The action is more outrageous than ever
These days, Dom just wants to settle down, rest his weary limbs, be with his ‘family’ and so forth, but there’s always an aggrieved party, collateral damage from some previous escapade now hellbent on revenge.
In this case, that would be Dante Reyes (Jason Momoa), son of Brazilian drug lord Hernan Reyes, who died horribly during a heist organised by Dom’s gang way back inFast Five(2011).
If you can remember anything that happened in that film, you deserve a prize, but I do recall it being easily the best of the Fast & Furious films, and it’s certainly better than this one.
Unhinged, badly dressed and carrying on like a Hawaiian frat boy, Dante does not merely want to kill Dom and co, he wants them to suffer.

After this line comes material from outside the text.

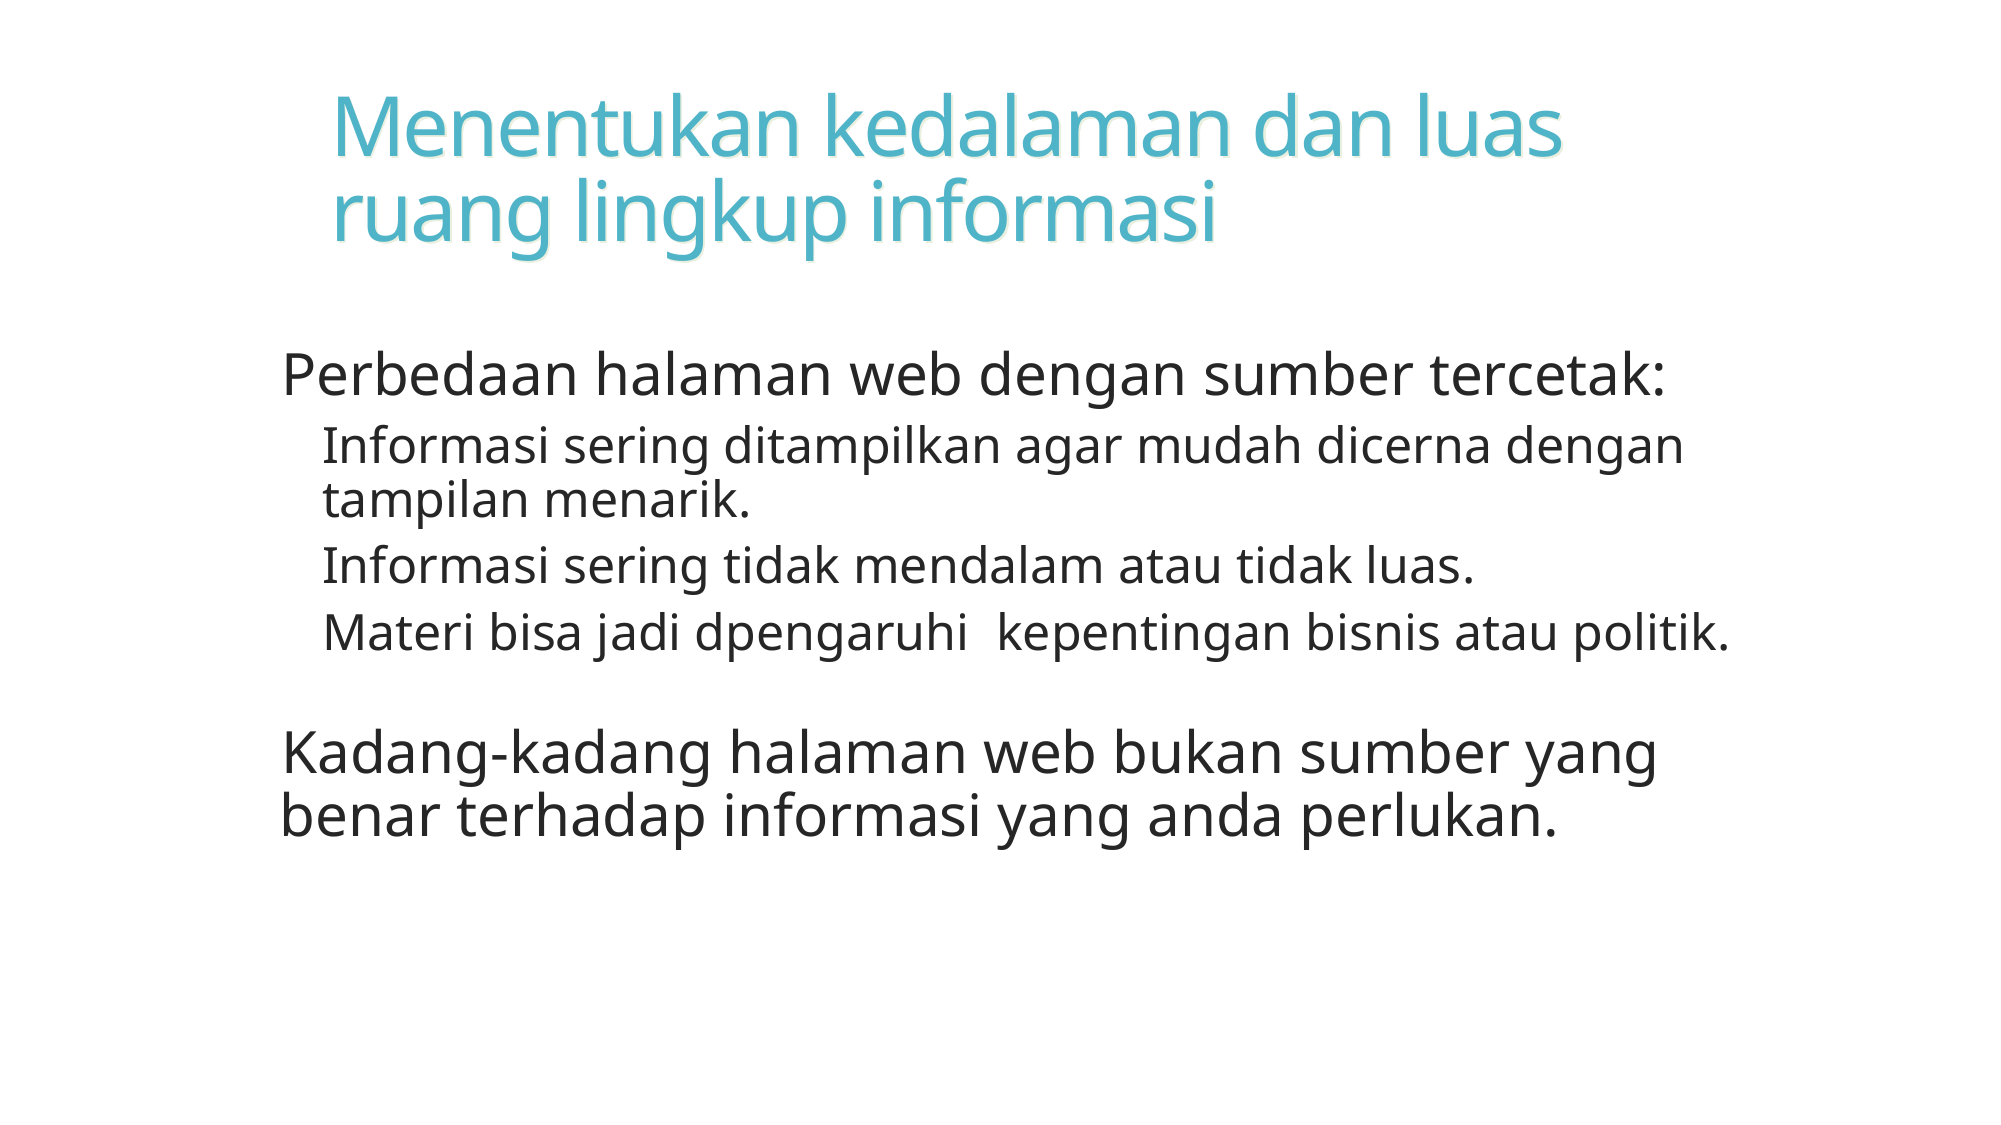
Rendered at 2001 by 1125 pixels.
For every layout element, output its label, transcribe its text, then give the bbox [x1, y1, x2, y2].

title Menentukan kedalaman dan luas ruang lingkup informasi [314, 79, 1665, 268]
list Perbedaan halaman web dengan sumber tercetak: Informasi sering ditampilkan agar mudah dicerna dengan tampilan menarik. Informasi sering tidak mendalam atau tidak luas. Materi bisa jadi dpengaruhi kepentingan bisnis atau politik. Kadang-kadang halaman web bukan sumber yang benar terhadap informasi yang anda perlukan. [249, 337, 1750, 1025]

Jason Momoa acts like a Hawaiian frat boy
And after a campaign of craziness is unleashed in Rome, Dom must join forces with enemies, including Deckard Shaw (Jason Statham) and even the dreaded Cipher (Charlize Theron) to challenge Dante’s might.
These films have always been dumb but, at best, aware of their outrageousness, crassly entertaining, in on the joke.
This thing is loud and toneless, stupid above and beyond franchise requirements, not helped by a dreadful turn from Momoa, who aims for camp comedy and misses by a country mile.